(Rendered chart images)
---
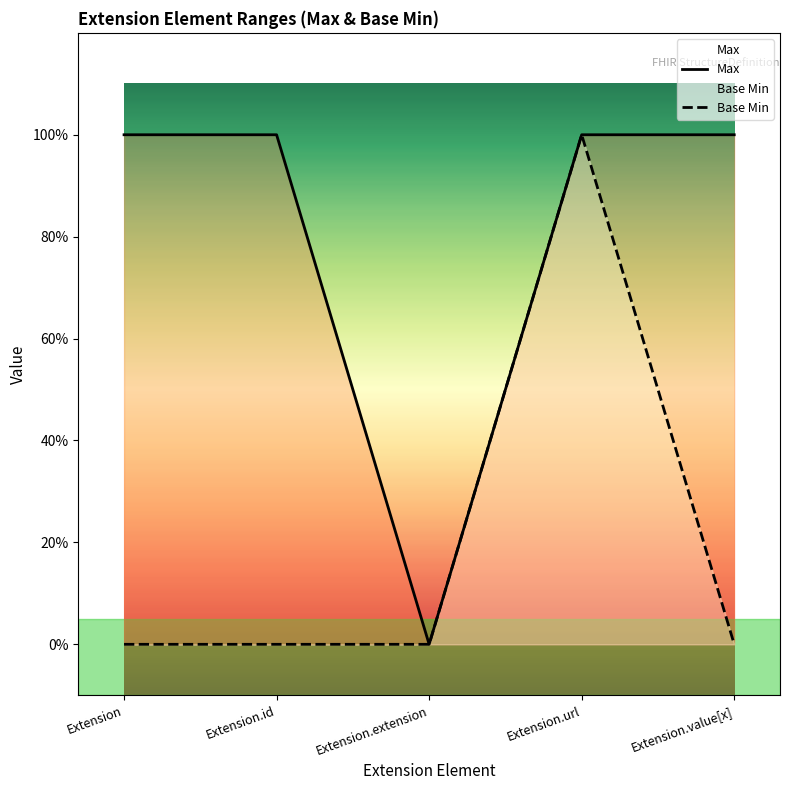

At which label does Max reach its minimum?

Extension.extension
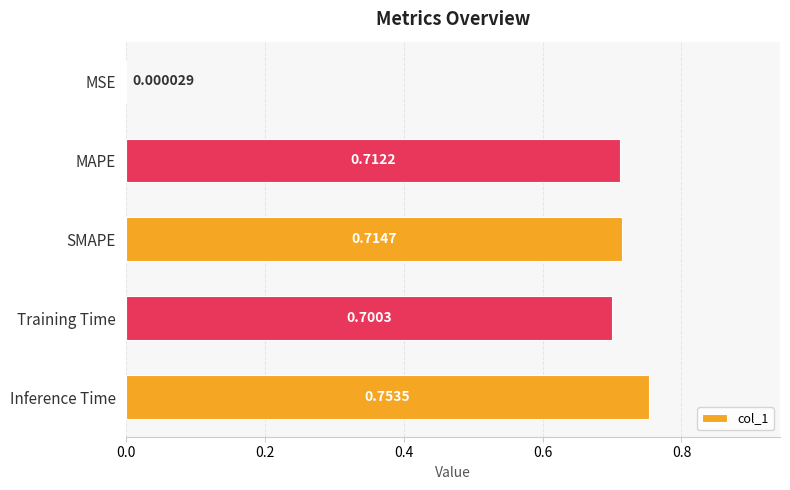

Where is the data nearest to the value 0?

MSE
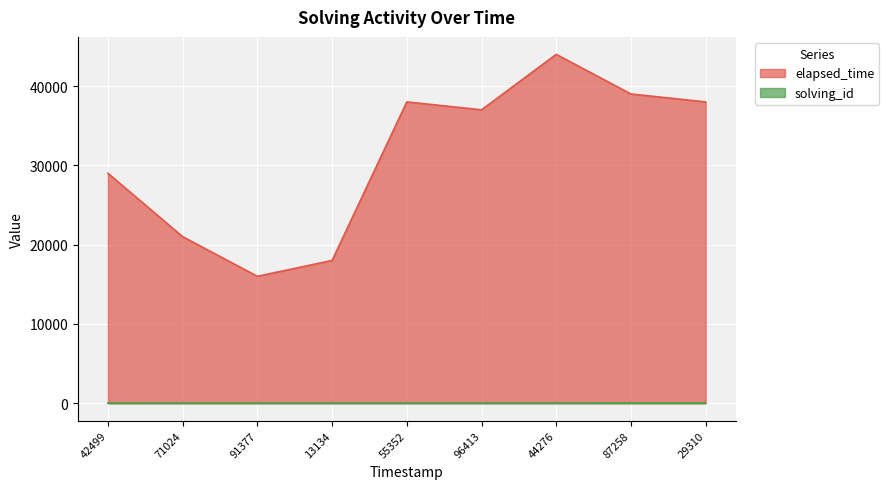

Reading right to left, list all the values displayed in this chart.

solving_id: 9	8	7	6	5	4	3	2	1
elapsed_time: 38000	39000	44000	37000	38000	18000	16000	21000	29000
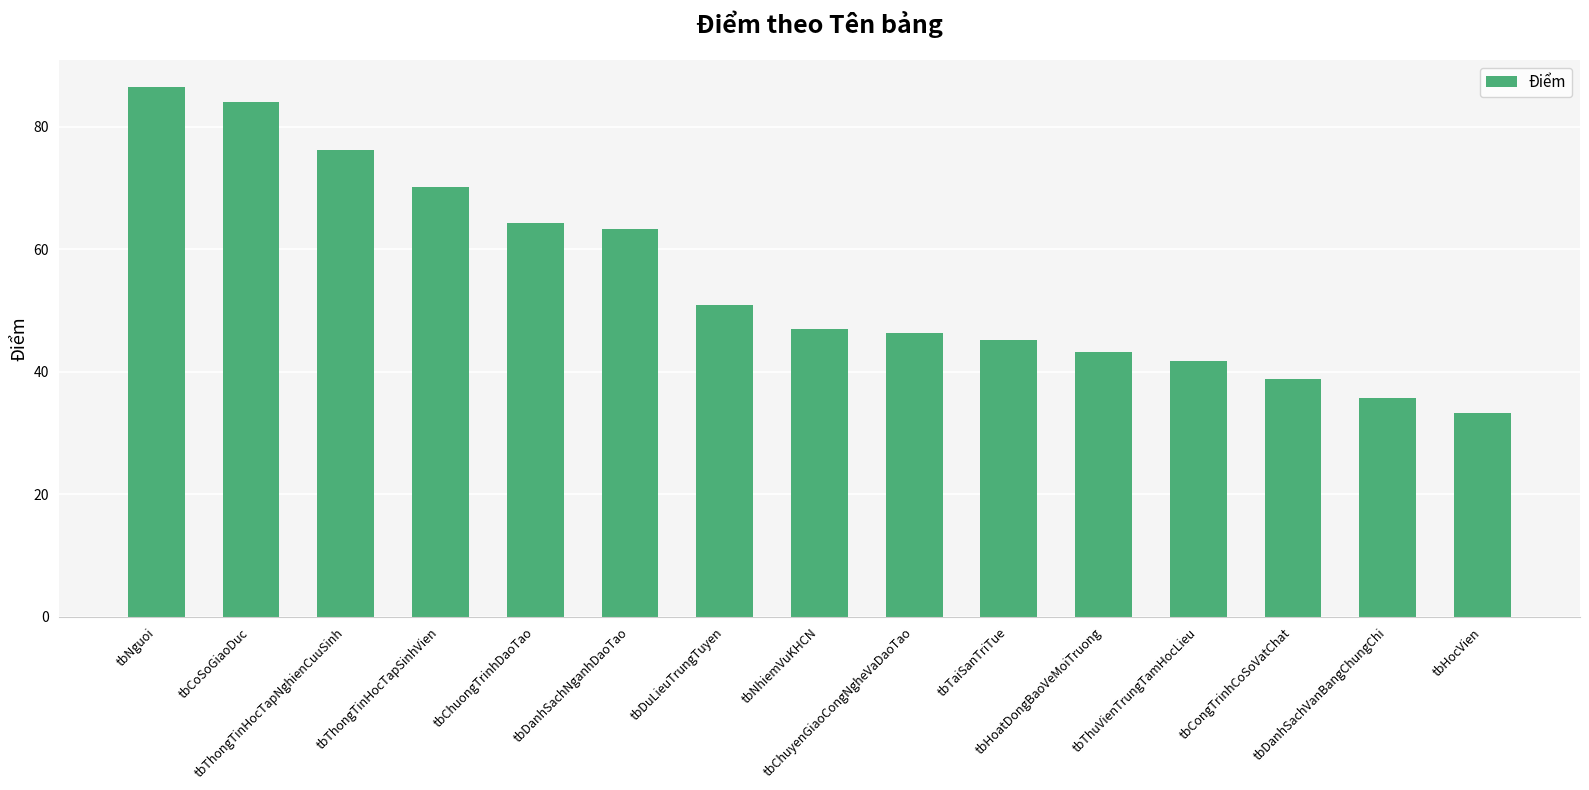

What is the label of the 1st bar from the left?

tbNguoi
---
• **Directions**
Copy every line of the records above word for word, omitting the picture lines.

• **Solution below**
At which label does Max reach its minimum?

Extension.extension

Where is the data nearest to the value 0?

MSE

Reading right to left, list all the values displayed in this chart.

solving_id: 9	8	7	6	5	4	3	2	1
elapsed_time: 38000	39000	44000	37000	38000	18000	16000	21000	29000

What is the label of the 1st bar from the left?

tbNguoi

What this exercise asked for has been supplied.